The controversy arose when the blog Panga Management revealed that gallerist Monna Mokoena and the Lethole Mokoena, listed on the Biennale’s website as South Africa’s commissioner, were one and the same person. Suspicions were aroused by the fact that two of Mokoena’s artists, Lyndi Sales and Mary Sibande, had been selected to represent South Africa alongside Zwelethu Mthethwa—who pulled out over the fiasco—and Siemon Allen. Mthethwa, who withdrew from the Biennale owing to “a lack of transparency”, said that for quite some time he was unaware that Monna Mokoena was the commissioner.
How the Department of Arts and Culture (DAC) selected the commissioner is still shrouded in mystery. In emails that have recently come to light, the department’s chief director of international relations claimed as late as December 2010 that it “could not commit at this stage” to the Biennale and that the department would probably not participate in 2011 because the budget “was under severe strain.” Both the DAC and Mokoena have, to date, refused to reveal just how South Africa’s participation has been financed. The DAC is also known to have asked Marilyn Martin, the retired director of the South African National Gallery, as recently as late 2010 for information as to what processes and procedures were undertaken when South Africa previously participated in the Biennale in 1995.
Following the discovery of Mokoena’s identity, he and the DAC have remained evasive when questioned about the circumstances surrounding Mokoena’s appointment. They have refused to deny or confirm that Mokoena is a friend of Paul Mashatile, the arts and culture minister.

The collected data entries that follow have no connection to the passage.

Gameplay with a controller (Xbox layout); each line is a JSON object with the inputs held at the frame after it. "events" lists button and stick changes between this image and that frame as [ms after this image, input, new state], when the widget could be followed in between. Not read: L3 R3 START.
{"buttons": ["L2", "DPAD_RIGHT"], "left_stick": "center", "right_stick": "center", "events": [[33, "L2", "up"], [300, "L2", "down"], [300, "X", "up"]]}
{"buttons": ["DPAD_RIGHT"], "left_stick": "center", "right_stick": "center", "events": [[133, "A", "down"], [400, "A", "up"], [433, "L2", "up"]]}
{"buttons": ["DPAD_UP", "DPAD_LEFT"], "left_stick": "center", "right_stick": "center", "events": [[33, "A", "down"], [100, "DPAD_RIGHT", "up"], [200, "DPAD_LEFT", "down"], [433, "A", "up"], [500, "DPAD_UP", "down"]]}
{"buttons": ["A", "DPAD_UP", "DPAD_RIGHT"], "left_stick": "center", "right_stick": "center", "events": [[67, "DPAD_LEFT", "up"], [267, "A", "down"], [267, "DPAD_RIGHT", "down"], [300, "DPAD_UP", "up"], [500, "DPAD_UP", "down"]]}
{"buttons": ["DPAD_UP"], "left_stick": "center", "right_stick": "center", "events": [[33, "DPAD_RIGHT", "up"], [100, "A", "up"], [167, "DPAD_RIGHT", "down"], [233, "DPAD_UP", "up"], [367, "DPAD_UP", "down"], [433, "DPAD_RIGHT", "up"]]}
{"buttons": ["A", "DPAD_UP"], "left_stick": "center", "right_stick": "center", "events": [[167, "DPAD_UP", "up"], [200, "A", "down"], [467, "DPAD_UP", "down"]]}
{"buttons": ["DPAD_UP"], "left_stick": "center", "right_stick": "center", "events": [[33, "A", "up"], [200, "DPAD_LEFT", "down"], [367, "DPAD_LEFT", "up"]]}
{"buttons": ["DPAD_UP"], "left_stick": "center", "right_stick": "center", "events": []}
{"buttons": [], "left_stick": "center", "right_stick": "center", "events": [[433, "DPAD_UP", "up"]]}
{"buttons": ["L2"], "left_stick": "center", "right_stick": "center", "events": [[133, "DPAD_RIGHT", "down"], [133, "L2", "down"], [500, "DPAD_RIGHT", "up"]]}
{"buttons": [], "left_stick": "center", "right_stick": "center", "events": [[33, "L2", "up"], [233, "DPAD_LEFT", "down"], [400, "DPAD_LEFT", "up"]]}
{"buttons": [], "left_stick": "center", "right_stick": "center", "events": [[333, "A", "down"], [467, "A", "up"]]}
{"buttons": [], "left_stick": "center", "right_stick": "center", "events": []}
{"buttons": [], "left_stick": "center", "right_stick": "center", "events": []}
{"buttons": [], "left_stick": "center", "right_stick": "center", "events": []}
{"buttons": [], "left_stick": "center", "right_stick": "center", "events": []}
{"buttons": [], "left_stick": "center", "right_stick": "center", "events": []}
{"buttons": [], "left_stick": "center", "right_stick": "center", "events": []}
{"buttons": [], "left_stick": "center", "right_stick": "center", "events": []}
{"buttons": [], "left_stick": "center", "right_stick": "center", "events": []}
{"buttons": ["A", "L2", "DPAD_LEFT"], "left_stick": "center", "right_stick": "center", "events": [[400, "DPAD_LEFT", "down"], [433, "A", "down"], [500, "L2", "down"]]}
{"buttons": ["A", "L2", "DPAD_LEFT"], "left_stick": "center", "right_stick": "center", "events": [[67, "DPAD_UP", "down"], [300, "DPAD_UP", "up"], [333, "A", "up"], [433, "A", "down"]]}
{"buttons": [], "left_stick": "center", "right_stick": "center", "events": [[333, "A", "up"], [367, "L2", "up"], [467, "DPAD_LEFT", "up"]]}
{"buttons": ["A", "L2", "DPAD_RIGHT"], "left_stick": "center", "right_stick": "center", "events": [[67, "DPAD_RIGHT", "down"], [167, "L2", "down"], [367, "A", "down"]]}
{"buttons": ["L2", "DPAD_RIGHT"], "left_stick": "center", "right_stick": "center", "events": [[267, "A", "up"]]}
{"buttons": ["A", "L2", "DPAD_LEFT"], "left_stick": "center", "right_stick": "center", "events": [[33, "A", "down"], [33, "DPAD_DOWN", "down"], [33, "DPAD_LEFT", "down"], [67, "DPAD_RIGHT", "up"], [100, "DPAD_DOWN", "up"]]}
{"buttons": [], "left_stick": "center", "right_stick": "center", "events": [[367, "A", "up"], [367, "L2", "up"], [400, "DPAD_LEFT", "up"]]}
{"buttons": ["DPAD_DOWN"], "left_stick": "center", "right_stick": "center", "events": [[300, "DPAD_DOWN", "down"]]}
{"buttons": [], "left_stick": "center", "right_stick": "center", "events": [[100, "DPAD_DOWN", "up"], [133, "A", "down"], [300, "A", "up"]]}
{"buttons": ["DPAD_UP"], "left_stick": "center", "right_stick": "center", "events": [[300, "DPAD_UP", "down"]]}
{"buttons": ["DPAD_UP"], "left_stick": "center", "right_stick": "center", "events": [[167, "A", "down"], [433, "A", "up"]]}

Payne is also known to have written a letter asking the pavilion's curator, Thembinkosi Goniwe, why all parties concerned remain silent. Goniwe has not responded to date.
Mokoena’s representatives at ChilliBush Communications said that artists Nicholas Hlobo, Marlene Dumas and Robin Rhode were originally contacted to represent South Africa, but all reportedly declined the offer before Goniwe decided on Sales and Sibande. However, Rhode has recently claimed that he was never contacted by anyone concerning the Venice Biennale, while Hlobo said in an email that he would not “be able to help” clarify the matter.
The DAC has defended its decision to allow Mokoena to include artists from his gallery by admitting that the process was rushed. According to emails, the decision to participate in the Biennale seems to have been taken around 13 January this year. Mokoena’s appointment was made public when the Biennale announced South Africa’s participation in mid-March. When questioned as to how the selection process took place, the DAC stated that it was only “supporting an existing initiative that was well advanced in terms of its planning”. It has stood by the claim that this “private initiative” was the best way to represent South Africa given the limited time between being made aware of its participation in the Biennale and the opening on 4 June.
Since Payne’s exchanges with Vansa, the arts community has done little to figure out what happened. Vansa made it clear in a public statement that it had little interest in looking into the current situation, saying instead it is “substantially more concerned with the ways these decisions and investments will be made in the future”. This is despite their constitution stating that they are bound “to promote transparency, accountability and sound financial and organisational management within the arts and culture sector”. In an open discussion with several members of Vansa’s board, one of the authors of the organisation's statement said that he was more interested in working in a private capacity with both the DAC and Mokoena than in pursuing the question of corruption.